Бомбометание с учебно-боевым противолодочным авиационным комплексом УПАК-62 мы начали еще на Бе-6 во второй половине 60-х, и оно имело ряд особенностей. В комплекс входили бомбы УПЛАБ-50 и комплект из 8 всплывающих буев на подволной лодке. При обнаружении лодки с самолета сбрасывались УПЛАБы, которые от удара о воду детонировали и начинали гореть и горели 5–6 минут. Гидроакустик на подводной лодке слышал взрыв, докладывал своему командиру, а уже командир отдавал приказ, по которому осуществлялось всплытие буя. Буй на поверхности тоже начинал гореть. В результате даже ночью можно было определить расстояние между горящими УПЛАБом и буем. Вообще, если буй всплывал, то бомбометание засчитывалось как успешное. То есть точность считалась достаточной, если гидроакустик с подводной лодки вообще слышал падение УПЛАБа. Удар УПЛАБа в радиусе 600 м от лодки и ближе считался очень хорошим результатом. Фактически УПАК-62 применялся только для подтверждения обнаружения лодки, а не для имитации ее уничтожения. Для реального уничтожения должны были привлекаться силы всей эскадрильи и корабли флота. У нас на Балтике была только одна подводная лодка, оснащенная всплывающими буями. И если она не могла быть привлечена к учениям, то ее задачи выполняли лодки без УПАКа. В этом случае никаких буев не было, но на кальке маневрирования лодки фиксировалось время удара УПЛАБа, а затем уже, по окончании учений, осуществлялась сверка времени и координат.
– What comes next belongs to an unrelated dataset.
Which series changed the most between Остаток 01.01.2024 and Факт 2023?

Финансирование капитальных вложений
Во время выполнения одного из плановых полетов на обычное практическое бомбометание по бурунной мишени произошла катастрофа. Было это 2 сентября 1961 года. Бомбометание выполнял отряд из трех самолетов. Ведущим был экипаж Тимофеева — Плотникова, слева сзади шел экипаж Дмитриева — Ролика, а справа сзади наш экипаж Казанцева — Липатова. Выполнили бомбометание все кроме Дмитриева, у которого бомбы не сбросились. После чего левым разворотом последовал роспуск отряда для повторного захода. Но на четвертом развороте самолет Дмитриева — Ролика, опрокинулся влево и почти вертикально врезался в воду. Место в заливе там неглубокое. Из воды торчали кили самолета. Поиск причины шел долго. Говорили о том, что правый летчик был обнаружен в хвостовой части самолета с непонятными ожогами, хотя в самолете ничего не горело. Официальной причиной признано сваливание вследствие потери скорости. Но в это с трудом верится, и однозначную причину катастрофы, по- моему, так и не установили…
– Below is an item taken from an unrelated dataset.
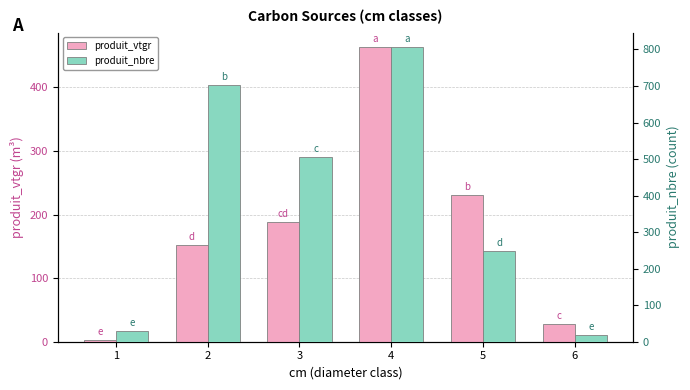

Which label corresponds to the smallest value in the chart?

1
Бе-12 имел более широкую номенклатуру бомбового вооружения, чем Бе-6. Все вооружение размещалось в грузовом отсеке, который был оборудован замками почти на все типы бомбового вооружения. Но контейнеров с ПЛАБ-МК в номенклатуре Бе-12 уже не было.
На Бе-12 аппаратура для выполнения бомбометания хотя и была значительно более совершенной, но тоже с «особенностями». Ошибка (вероятное отклонение), заложенная на Бе-12 в прицеле ППС «Сирень» при проектировании составляла 200 м. Но для выполнения бомбометания на «отлично» требовалось уложиться в 96 м (!). На это мы обратили внимание еще при переучивании в Николаеве, и потом было написано множество писем «наверх», но никакого толкового ответа ниоткуда не было получено. «Приказ есть приказ» — и всё тут…
ППС Бе-12 позволяла выполнять бомбометание по подводной лодке (а не только по надводным кораблям, как Бе-6) в автоматическом режиме. Для этого штурман вводил в систему курс и расчетную скорость подводной цели. После этого самолет проходил над ПЛ по ее курсу, затем после четырех разворотов выполнялся повторный заход — уже на бомбометание. При этом после третьего разворота включался автопилот, и самолет шел сам. В это время система вела обратный отсчет до момента сброса бомбы. Для отработки этой процедуры использовался специальный полигон в море вблизи Куршской косы (в районе Юодкранте). Там находились постоянно установленные буи, которые включались при выполнении тренировочных полетов. При этом использовались практические бомбы П-50-75. На сухопутных полигонах на них устанавливались взрыватели, но у нас взрывателей не было никогда: берегли морскую фауну… Но если сейчас из Балтийского моря слить воду, то сколько же там этого «добра» лежит! Горы!